╔══
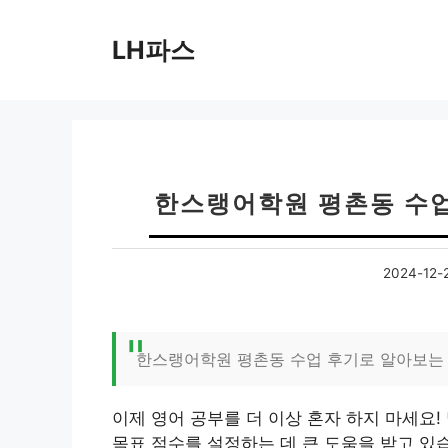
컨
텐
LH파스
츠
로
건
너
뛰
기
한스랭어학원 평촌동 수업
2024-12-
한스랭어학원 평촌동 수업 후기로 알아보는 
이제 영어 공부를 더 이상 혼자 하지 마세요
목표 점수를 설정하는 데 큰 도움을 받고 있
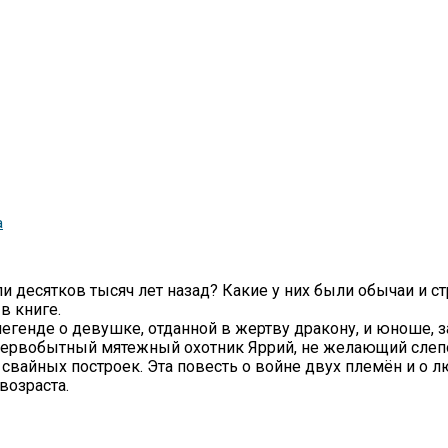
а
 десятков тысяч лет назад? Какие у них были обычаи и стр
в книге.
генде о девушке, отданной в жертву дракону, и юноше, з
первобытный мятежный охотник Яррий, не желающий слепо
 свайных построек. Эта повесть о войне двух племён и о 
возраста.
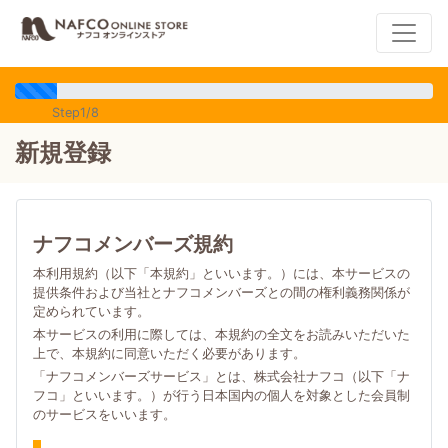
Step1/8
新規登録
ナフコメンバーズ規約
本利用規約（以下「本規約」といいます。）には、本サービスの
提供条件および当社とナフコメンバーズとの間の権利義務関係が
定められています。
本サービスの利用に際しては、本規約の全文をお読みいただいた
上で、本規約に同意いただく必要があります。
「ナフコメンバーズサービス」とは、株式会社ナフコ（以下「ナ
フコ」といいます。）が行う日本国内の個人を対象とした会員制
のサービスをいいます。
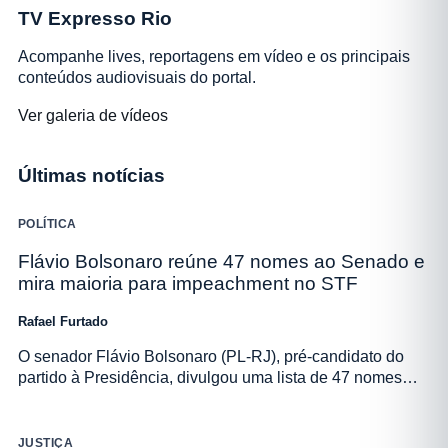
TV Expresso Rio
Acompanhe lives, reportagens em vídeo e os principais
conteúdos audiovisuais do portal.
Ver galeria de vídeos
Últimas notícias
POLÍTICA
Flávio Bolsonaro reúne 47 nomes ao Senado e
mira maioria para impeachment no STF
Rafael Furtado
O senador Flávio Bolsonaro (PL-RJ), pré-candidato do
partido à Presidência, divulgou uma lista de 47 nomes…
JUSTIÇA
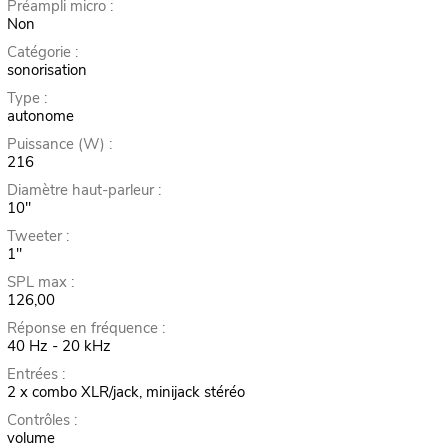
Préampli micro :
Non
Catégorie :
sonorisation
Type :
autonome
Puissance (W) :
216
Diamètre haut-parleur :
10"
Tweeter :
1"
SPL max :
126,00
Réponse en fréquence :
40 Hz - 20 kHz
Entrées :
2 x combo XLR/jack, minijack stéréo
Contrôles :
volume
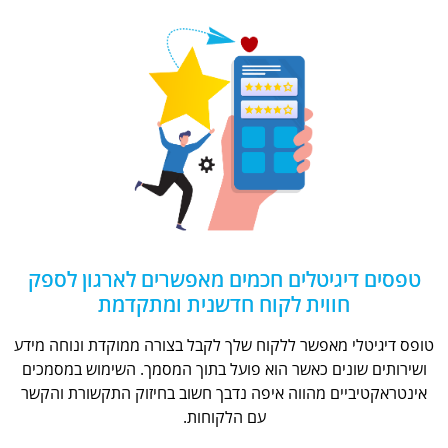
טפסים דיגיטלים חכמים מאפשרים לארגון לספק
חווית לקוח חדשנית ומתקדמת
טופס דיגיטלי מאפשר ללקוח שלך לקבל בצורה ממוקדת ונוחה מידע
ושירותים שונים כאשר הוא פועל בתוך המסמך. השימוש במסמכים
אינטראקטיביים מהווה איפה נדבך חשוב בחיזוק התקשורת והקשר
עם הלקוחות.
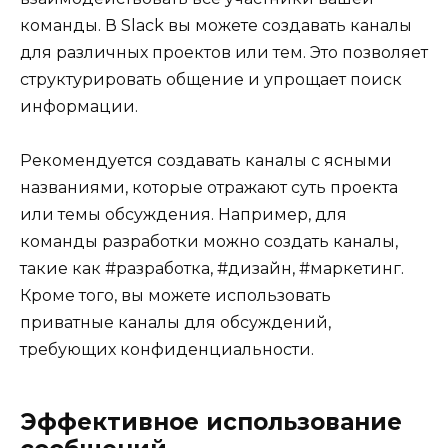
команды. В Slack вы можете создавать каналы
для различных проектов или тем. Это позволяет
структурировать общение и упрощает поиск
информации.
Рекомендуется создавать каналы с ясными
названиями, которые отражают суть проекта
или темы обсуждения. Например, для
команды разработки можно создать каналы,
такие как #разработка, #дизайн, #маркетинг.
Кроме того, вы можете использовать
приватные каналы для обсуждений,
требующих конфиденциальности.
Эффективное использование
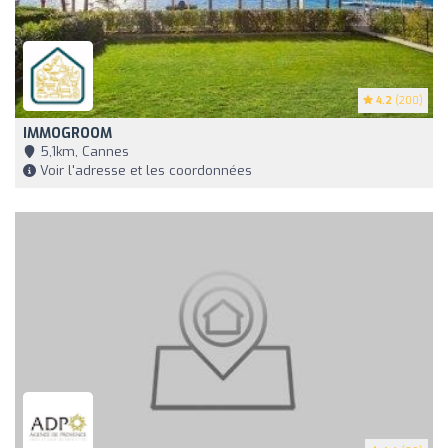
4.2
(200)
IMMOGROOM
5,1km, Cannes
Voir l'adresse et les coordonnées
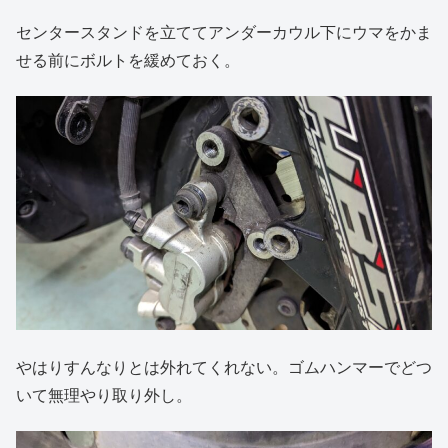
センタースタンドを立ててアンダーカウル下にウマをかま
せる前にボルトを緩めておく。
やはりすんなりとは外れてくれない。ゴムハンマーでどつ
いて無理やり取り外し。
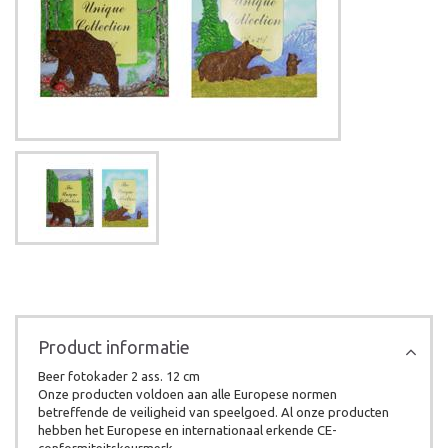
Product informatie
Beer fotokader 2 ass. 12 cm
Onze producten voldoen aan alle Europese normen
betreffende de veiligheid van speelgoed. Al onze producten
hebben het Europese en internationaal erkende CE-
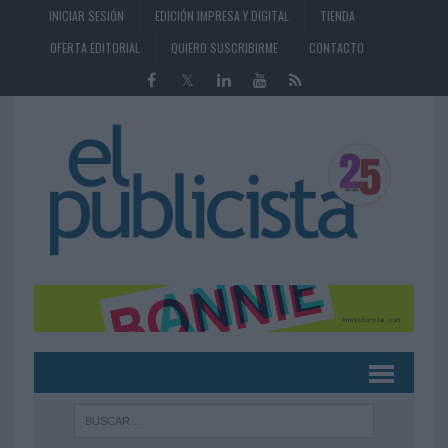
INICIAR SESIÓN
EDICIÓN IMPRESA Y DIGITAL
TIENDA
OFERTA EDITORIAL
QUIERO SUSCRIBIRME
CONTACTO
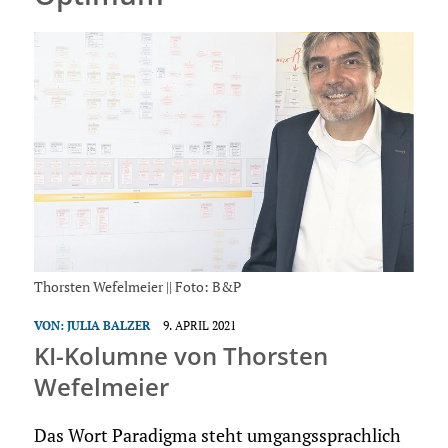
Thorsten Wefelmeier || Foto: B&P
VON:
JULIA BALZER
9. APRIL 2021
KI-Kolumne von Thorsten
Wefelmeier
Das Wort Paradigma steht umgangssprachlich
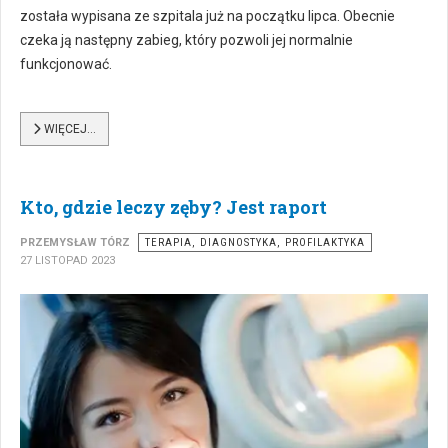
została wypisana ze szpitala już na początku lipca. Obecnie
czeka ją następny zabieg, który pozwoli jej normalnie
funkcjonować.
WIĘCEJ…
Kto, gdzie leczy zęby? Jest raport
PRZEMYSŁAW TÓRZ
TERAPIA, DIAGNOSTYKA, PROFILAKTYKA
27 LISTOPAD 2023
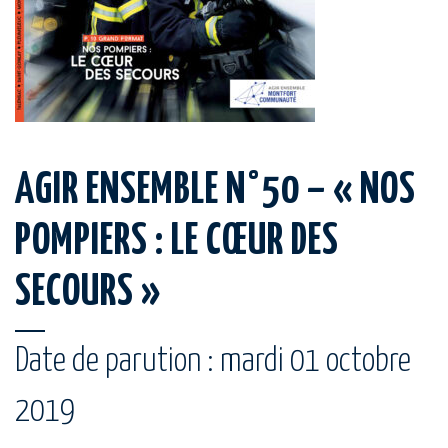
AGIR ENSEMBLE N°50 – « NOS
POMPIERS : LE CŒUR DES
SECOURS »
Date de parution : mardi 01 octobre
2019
╚══
#### Your instructions:
Everything in the data above gets copied exactly. Only the pictures are skipped.

#### Exercise response:
컨
텐
LH파스
츠
로
건
너
뛰
기
한스랭어학원 평촌동 수업
2024-12-
한스랭어학원 평촌동 수업 후기로 알아보는 
이제 영어 공부를 더 이상 혼자 하지 마세요
목표 점수를 설정하는 데 큰 도움을 받고 있
а
 десятков тысяч лет назад? Какие у них были обычаи и стр
в книге.
генде о девушке, отданной в жертву дракону, и юноше, з
первобытный мятежный охотник Яррий, не желающий слепо
 свайных построек. Эта повесть о войне двух племён и о 
возраста.
Step1/8
新規登録
ナフコメンバーズ規約
本利用規約（以下「本規約」といいます。）には、本サービスの
提供条件および当社とナフコメンバーズとの間の権利義務関係が
定められています。
本サービスの利用に際しては、本規約の全文をお読みいただいた
上で、本規約に同意いただく必要があります。
「ナフコメンバーズサービス」とは、株式会社ナフコ（以下「ナ
フコ」といいます。）が行う日本国内の個人を対象とした会員制
のサービスをいいます。
TV Expresso Rio
Acompanhe lives, reportagens em vídeo e os principais
conteúdos audiovisuais do portal.
Ver galeria de vídeos
Últimas notícias
POLÍTICA
Flávio Bolsonaro reúne 47 nomes ao Senado e
mira maioria para impeachment no STF
Rafael Furtado
O senador Flávio Bolsonaro (PL-RJ), pré-candidato do
partido à Presidência, divulgou uma lista de 47 nomes…
JUSTIÇA
Préampli micro :
Non
Catégorie :
sonorisation
Type :
autonome
Puissance (W) :
216
Diamètre haut-parleur :
10"
Tweeter :
1"
SPL max :
126,00
Réponse en fréquence :
40 Hz - 20 kHz
Entrées :
2 x combo XLR/jack, minijack stéréo
Contrôles :
volume
טפסים דיגיטלים חכמים מאפשרים לארגון לספק
חווית לקוח חדשנית ומתקדמת
טופס דיגיטלי מאפשר ללקוח שלך לקבל בצורה ממוקדת ונוחה מידע
ושירותים שונים כאשר הוא פועל בתוך המסמך. השימוש במסמכים
אינטראקטיביים מהווה איפה נדבך חשוב בחיזוק התקשורת והקשר
עם הלקוחות.
команды. В Slack вы можете создавать каналы
для различных проектов или тем. Это позволяет
структурировать общение и упрощает поиск
информации.
Рекомендуется создавать каналы с ясными
названиями, которые отражают суть проекта
или темы обсуждения. Например, для
команды разработки можно создать каналы,
такие как #разработка, #дизайн, #маркетинг.
Кроме того, вы можете использовать
приватные каналы для обсуждений,
требующих конфиденциальности.
Эффективное использование
4.2
(200)
IMMOGROOM
5,1km, Cannes
Voir l'adresse et les coordonnées
センタースタンドを立ててアンダーカウル下にウマをかま
せる前にボルトを緩めておく。
やはりすんなりとは外れてくれない。ゴムハンマーでどつ
いて無理やり取り外し。
Product informatie
Beer fotokader 2 ass. 12 cm
Onze producten voldoen aan alle Europese normen
betreffende de veiligheid van speelgoed. Al onze producten
hebben het Europese en internationaal erkende CE-
INICIAR SESIÓN
EDICIÓN IMPRESA Y DIGITAL
TIENDA
OFERTA EDITORIAL
QUIERO SUSCRIBIRME
CONTACTO
Thorsten Wefelmeier || Foto: B&P
VON:
JULIA BALZER
9. APRIL 2021
KI-Kolumne von Thorsten
Wefelmeier
Das Wort Paradigma steht umgangssprachlich
została wypisana ze szpitala już na początku lipca. Obecnie
czeka ją następny zabieg, który pozwoli jej normalnie
funkcjonować.
WIĘCEJ…
Kto, gdzie leczy zęby? Jest raport
PRZEMYSŁAW TÓRZ
TERAPIA, DIAGNOSTYKA, PROFILAKTYKA
27 LISTOPAD 2023
AGIR ENSEMBLE N°50 – « NOS
POMPIERS : LE CŒUR DES
SECOURS »
Date de parution : mardi 01 octobre
2019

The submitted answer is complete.